The brothers Dragonette (John, the elder, and Steve, the younger) and close friend Brandon Sparks-Gillis, after having met and worked together at Wally’s, a renowned wine shop in Los Angeles, founded Dragonette Cellars in 2005. They did so in the climatic and soil diversity of the wild, windy, and remote northern Santa Barbara County.
“We all came from different business backgrounds,” Sparks-Gillis recalled. “John was a lawyer taking a wine hiatus from his career, and Steve was working as a computer engineer. I was a geology major in college, but I had already turned to the wine business and had worked in various capacities for some significant wineries both in California and abroad.”
The trio’s plan was quite simple: Establish a winery that would use prime Santa Barbara County grapes and hand-produce the finest wines possible. They figured they had something of a leg up since they knew plenty about winemaking, albeit as an adjunct to their then primary careers. John had studied wine independently for ten years, and had apprenticed at renowned Fiddlehead Cellars. He had also worked for three years for one of the area’s top vineyard management companies, and had developed relationships with a number of the leading growers in the area. Sparks-Gillis’ experience included Manfred Krankl’s cultish Sine Qua Non Winery and the highly-rated Torbreck Vintners of the Barossa Valley in Australia.
The proprietors. Two are related. One is not.

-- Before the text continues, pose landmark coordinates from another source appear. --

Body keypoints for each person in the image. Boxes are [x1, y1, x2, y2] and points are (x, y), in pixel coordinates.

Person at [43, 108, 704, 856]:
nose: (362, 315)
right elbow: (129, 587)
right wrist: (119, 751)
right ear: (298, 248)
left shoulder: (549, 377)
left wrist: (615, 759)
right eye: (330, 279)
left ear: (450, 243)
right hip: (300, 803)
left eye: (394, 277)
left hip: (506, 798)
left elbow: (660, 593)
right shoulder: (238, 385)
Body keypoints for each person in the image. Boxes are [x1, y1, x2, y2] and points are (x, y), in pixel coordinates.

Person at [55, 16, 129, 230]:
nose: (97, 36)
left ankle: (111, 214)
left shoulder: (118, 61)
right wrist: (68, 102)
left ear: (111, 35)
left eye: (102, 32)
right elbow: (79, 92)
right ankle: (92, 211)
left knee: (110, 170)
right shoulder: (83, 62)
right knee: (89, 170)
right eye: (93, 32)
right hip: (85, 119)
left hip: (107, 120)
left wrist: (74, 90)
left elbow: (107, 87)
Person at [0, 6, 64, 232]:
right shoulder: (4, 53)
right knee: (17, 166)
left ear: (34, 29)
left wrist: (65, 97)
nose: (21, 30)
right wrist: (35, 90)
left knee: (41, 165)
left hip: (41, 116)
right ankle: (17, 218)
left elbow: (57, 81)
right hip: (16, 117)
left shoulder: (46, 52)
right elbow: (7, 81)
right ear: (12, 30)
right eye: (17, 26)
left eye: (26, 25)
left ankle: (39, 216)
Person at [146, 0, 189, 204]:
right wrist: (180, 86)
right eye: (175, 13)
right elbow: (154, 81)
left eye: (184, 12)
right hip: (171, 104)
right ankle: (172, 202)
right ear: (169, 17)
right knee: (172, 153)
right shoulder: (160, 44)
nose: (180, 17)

The designation ‘Dragonette’ was selected for the winery because the partners believed it carried a certain panache of mystery and uniqueness, and of course was the brothers’ name, regardless. Their ancestors, the Dragonetti family, emigrated from Italy to the United States in the 1930s, and like many others promptly adopted a more Anglicized moniker. (They missed the chance to go with Dragnet and get a jump on Jack Webb.)
The Dragonette logo is an old symbol used by alchemists for the ‘elixir of life’ or ‘drinkable gold.’ During medieval times, it was believed that gold contained certain medicinal properties, and the alchemists sought a process by which gold could be dissolved into a liquid that could then be ingested to obtain healing properties. And now, centuries later, the partners are turning a liquid into gold. Neat trick.

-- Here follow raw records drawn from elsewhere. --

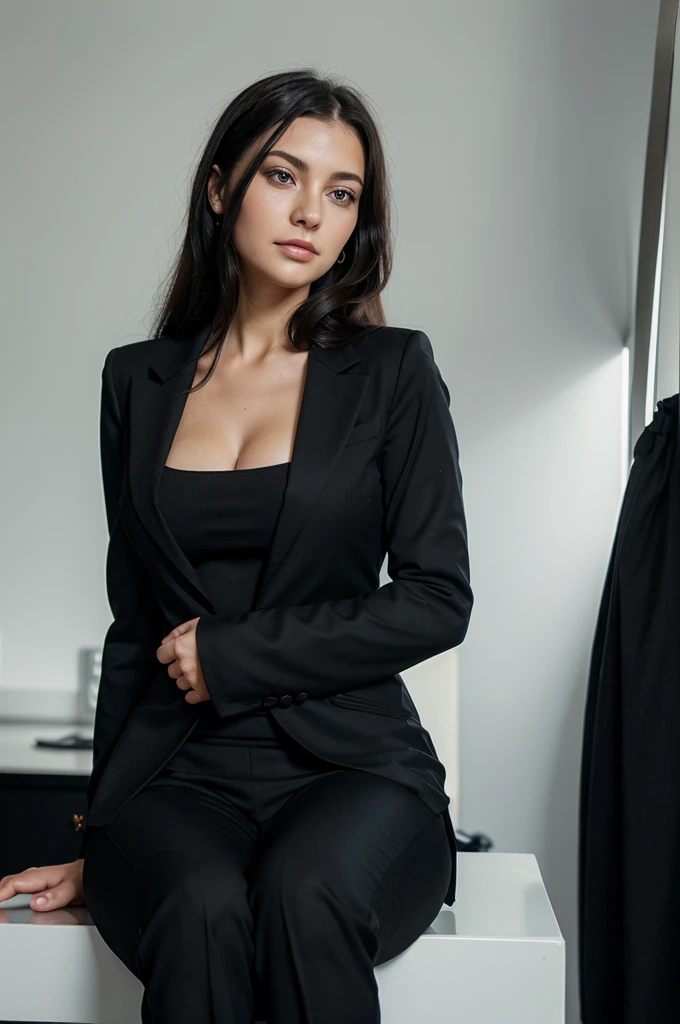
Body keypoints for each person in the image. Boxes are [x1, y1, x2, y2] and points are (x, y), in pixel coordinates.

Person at [0, 67, 473, 1023]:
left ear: (357, 224)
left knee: (306, 897)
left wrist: (233, 655)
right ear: (221, 188)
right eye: (282, 177)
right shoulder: (136, 381)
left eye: (341, 194)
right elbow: (135, 623)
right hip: (180, 775)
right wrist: (103, 837)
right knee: (198, 905)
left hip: (356, 768)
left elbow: (436, 596)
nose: (311, 213)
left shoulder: (393, 372)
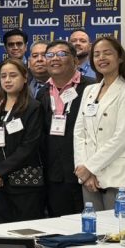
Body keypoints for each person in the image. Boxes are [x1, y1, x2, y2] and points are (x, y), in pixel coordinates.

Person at [74, 38, 125, 210]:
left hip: (117, 175)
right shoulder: (90, 90)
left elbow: (122, 137)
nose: (101, 58)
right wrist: (83, 170)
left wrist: (90, 167)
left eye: (107, 53)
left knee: (119, 233)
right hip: (89, 178)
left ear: (120, 58)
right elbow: (79, 132)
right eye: (96, 54)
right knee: (93, 231)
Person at [0, 60, 44, 223]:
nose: (7, 80)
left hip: (23, 184)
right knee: (0, 230)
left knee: (24, 230)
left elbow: (28, 146)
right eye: (3, 76)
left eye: (13, 75)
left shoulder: (33, 107)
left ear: (25, 77)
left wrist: (1, 171)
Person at [41, 40, 95, 217]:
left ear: (75, 60)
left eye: (62, 54)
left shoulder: (91, 87)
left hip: (84, 170)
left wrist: (92, 167)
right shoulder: (42, 92)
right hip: (53, 174)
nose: (55, 58)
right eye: (50, 55)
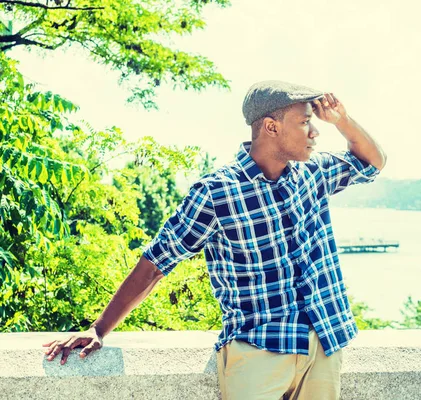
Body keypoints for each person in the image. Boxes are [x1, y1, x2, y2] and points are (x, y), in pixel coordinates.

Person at [42, 80, 387, 399]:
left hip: (324, 345)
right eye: (305, 122)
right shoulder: (216, 192)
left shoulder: (314, 173)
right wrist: (99, 329)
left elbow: (374, 161)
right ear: (271, 127)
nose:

Dragonette’s first release was a mere 200 cases in 2006. But success came quickly, and the winery has prospered and will produce about 5,000 cases this year at their smallish winery in Buellton, California. The tasting room is located nearby in Los Olivos.
The Dragonette tasting room in Los Olivos, California.
Dragonette Rosé 2020
2020 marks Dragonette’s 14th vintage of producing their highly sought-after Rosé, a wine that tends to sell out quickly each year. This wine was sourced from Two Wolves Vineyard (56%) and Vogelzang Vineyard (44%), both in the Santa Ynez Valley AVA, located in Santa Barbara County. The AVA covers over 76,000 acres, and is part of the larger Central Coast AVA. The Santa Ynez Valley also contains two smaller AVAs, Sta. Rita Hills (known for quality Pinot Noirs), and Happy Canyon (mostly home to Cabernet Sauvignon).
This wine is a blend of 91% Grenache and 9% Graciano, fermented using native yeasts in a variety of neutral oak and stainless steel vessels, and a concrete egg. It was aged for five months on the lees in neutral (used) barrels, and there was no malolactic fermentation. It shows a lovely pink color, as so many Rosés do. The nose offers up delicate aromas of strawberry and raspberry. This flows onto the palate, aided by melon and a bit of tart cherry. It’s all complemented by refreshing acidity and a smooth mouthfeel. 600 cases were produced, and the alcohol is 13%.